▶ _Supplied passage_
- - - - -

Dominique Issermann, Thierry Mugler, New York, 1995 ; Stern (Allemagne), 1995. Photo : © Dominique Issermann. As reproduced in Thierry Mugler: Couturissime

Phaidon Introductions: Thierry-Maxime Loriot on Mugler’s early years

The curator of the new Mugler show takes us from the designer’s childhood through to his first big break

The designer Thierry Mugler’s creations are so futuristic, it’s hard to believe the designer, who was born in 1948, began his career before almost all of his contemporaries, and, what’s more, came to fashion after pursuing a highly successful career in a completely different field. 

Here’s how Thierry-Maxime Loriot, curator of the new Thierry Mugler exhibition, and co-author of our accompanying book, Thierry Mugler: Couturissime, puts it, in that title’s opening pages.

 

Paolo Roversi, Audrey Marnay; W, April 1997. Outfit: Thierry Mugler, Les Insectes collection, haute couture spring/summer 1997
Paolo Roversi, Audrey Marnay; W, April 1997. Outfit: Thierry Mugler, Les Insectes collection, haute couture spring/summer 1997

“The son of the senior physician at the Vittel spa and a mother who was, in his words, an ‘artist, comedienne and tragedienne, diva and superstar’—a flamboyant five-foot-nine redhead with the shoulders of a swimmer, his first muse and source of inspiration—Thierry Mugler grew up in both a large, Haussmann-style apartment in Strasbourg and a middleclass house in Vittel,” writes Loriot.

- - - - -

▶ _Objective_
Reproduce the article on Thierry Mugler's early years in full, word for word.

- - - - -

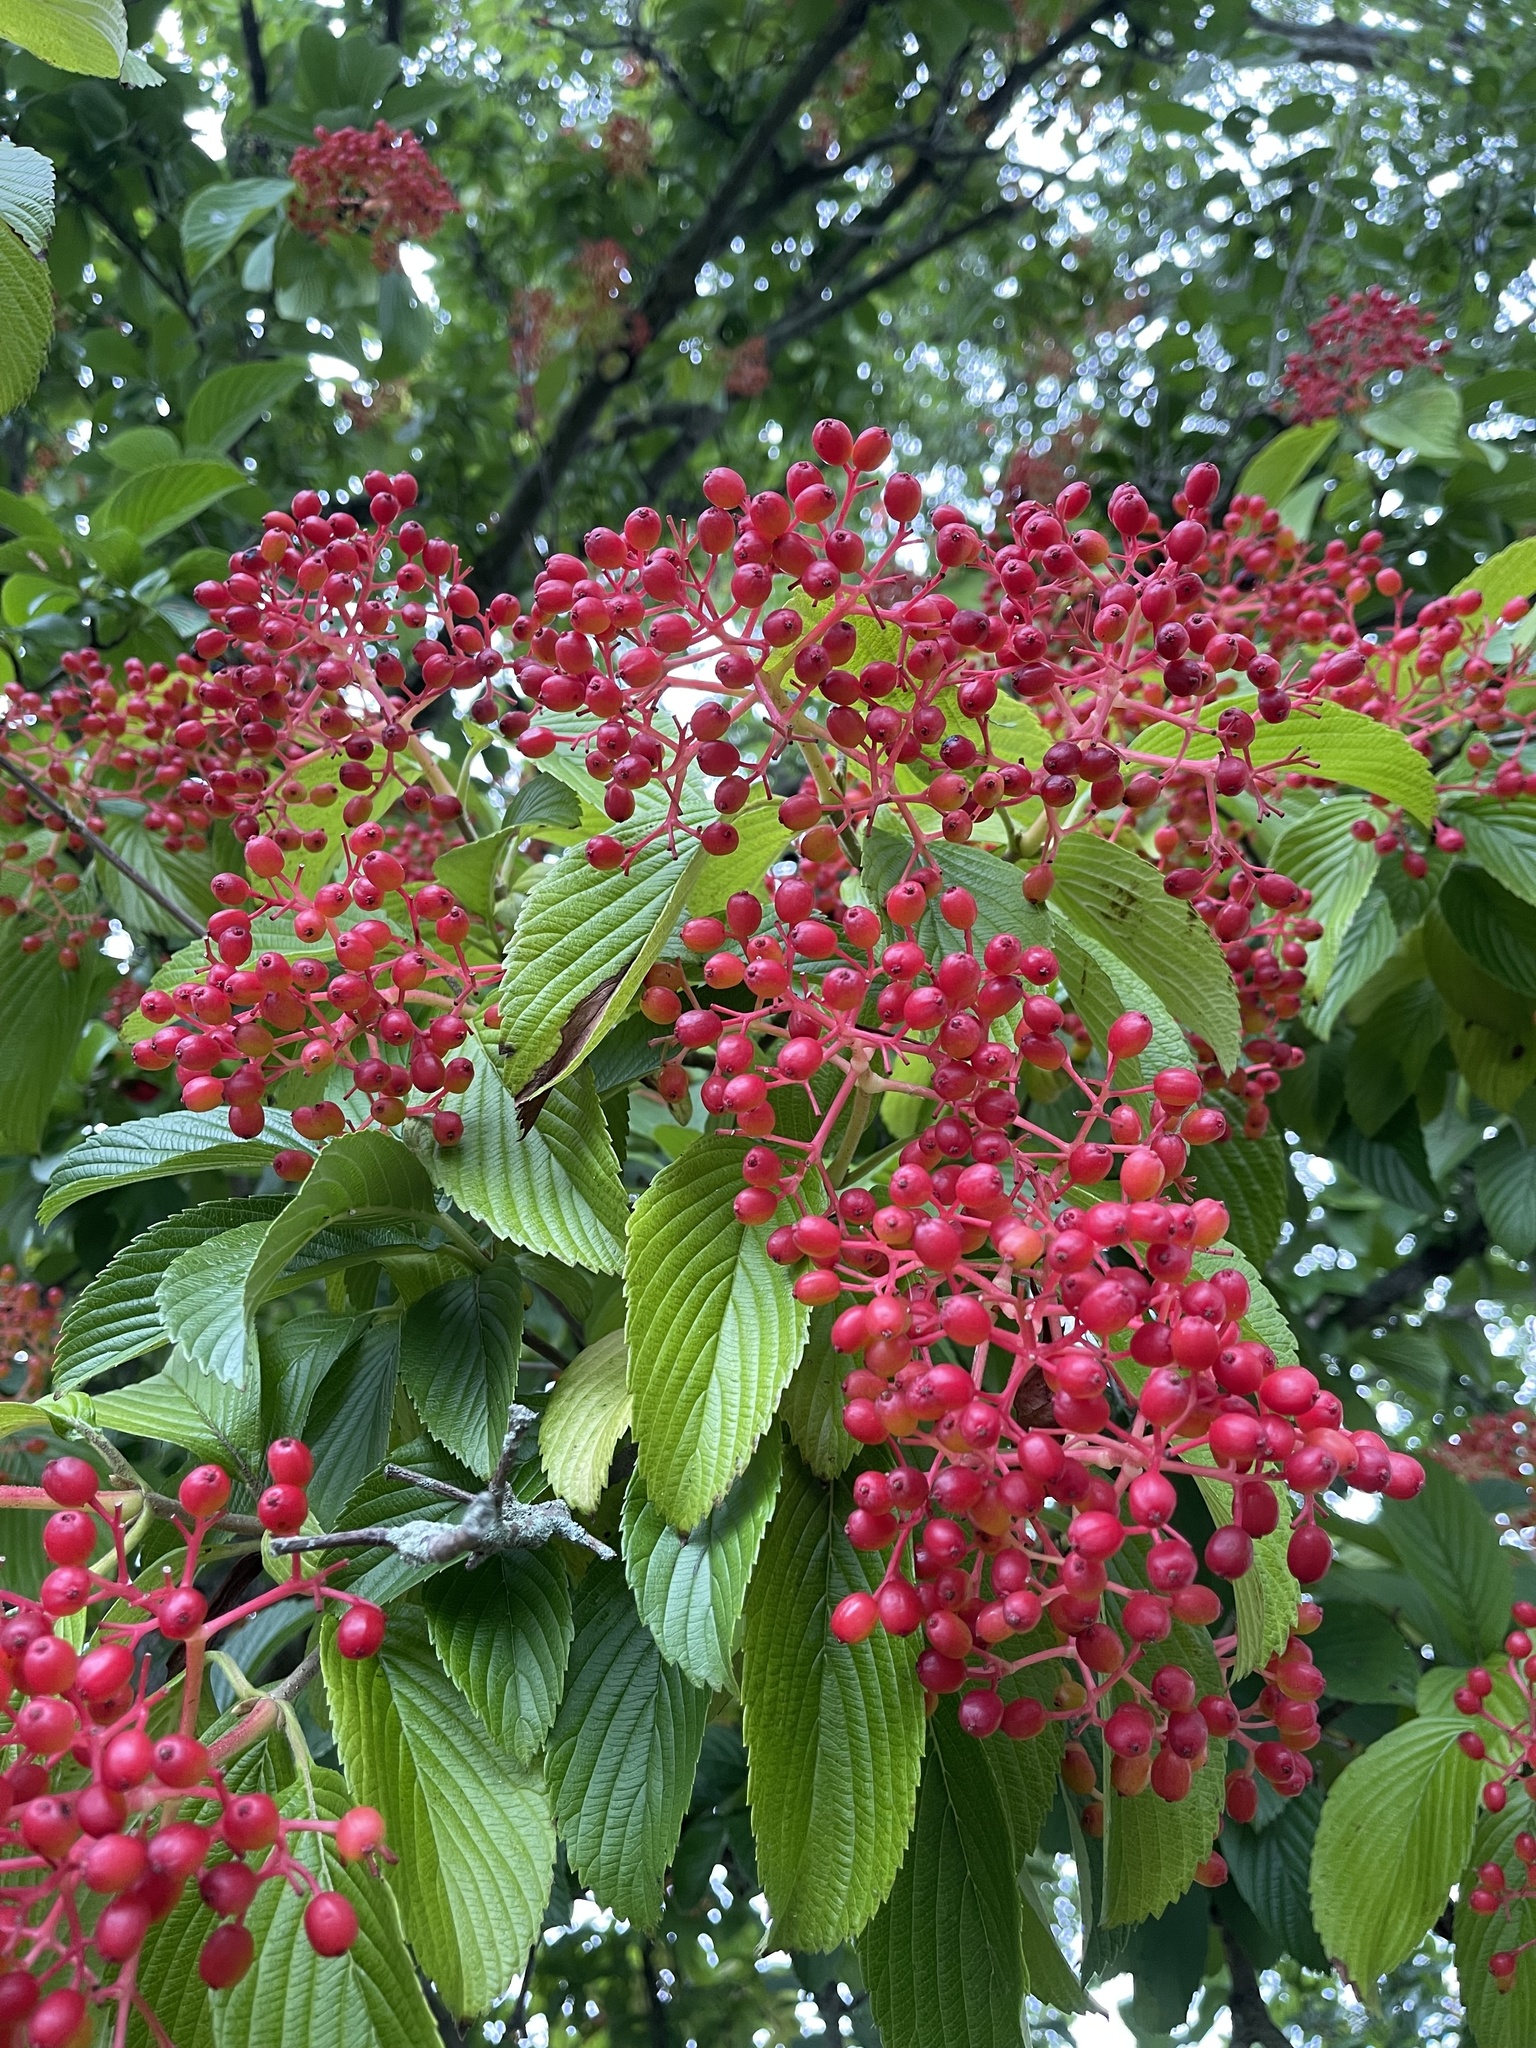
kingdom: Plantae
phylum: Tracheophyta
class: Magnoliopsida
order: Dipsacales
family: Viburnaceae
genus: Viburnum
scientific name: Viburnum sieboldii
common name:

- - - - -

▶ _Output for this exercise_
Dominique Issermann, Thierry Mugler, New York, 1995 ; Stern (Allemagne), 1995. Photo : © Dominique Issermann. As reproduced in Thierry Mugler: Couturissime

Phaidon Introductions: Thierry-Maxime Loriot on Mugler’s early years

The curator of the new Mugler show takes us from the designer’s childhood through to his first big break

The designer Thierry Mugler’s creations are so futuristic, it’s hard to believe the designer, who was born in 1948, began his career before almost all of his contemporaries, and, what’s more, came to fashion after pursuing a highly successful career in a completely different field. 

Here’s how Thierry-Maxime Loriot, curator of the new Thierry Mugler exhibition, and co-author of our accompanying book, Thierry Mugler: Couturissime, puts it, in that title’s opening pages.

 

Paolo Roversi, Audrey Marnay; W, April 1997. Outfit: Thierry Mugler, Les Insectes collection, haute couture spring/summer 1997
Paolo Roversi, Audrey Marnay; W, April 1997. Outfit: Thierry Mugler, Les Insectes collection, haute couture spring/summer 1997

“The son of the senior physician at the Vittel spa and a mother who was, in his words, an ‘artist, comedienne and tragedienne, diva and superstar’—a flamboyant five-foot-nine redhead with the shoulders of a swimmer, his first muse and source of inspiration—Thierry Mugler grew up in both a large, Haussmann-style apartment in Strasbourg and a middleclass house in Vittel,” writes Loriot.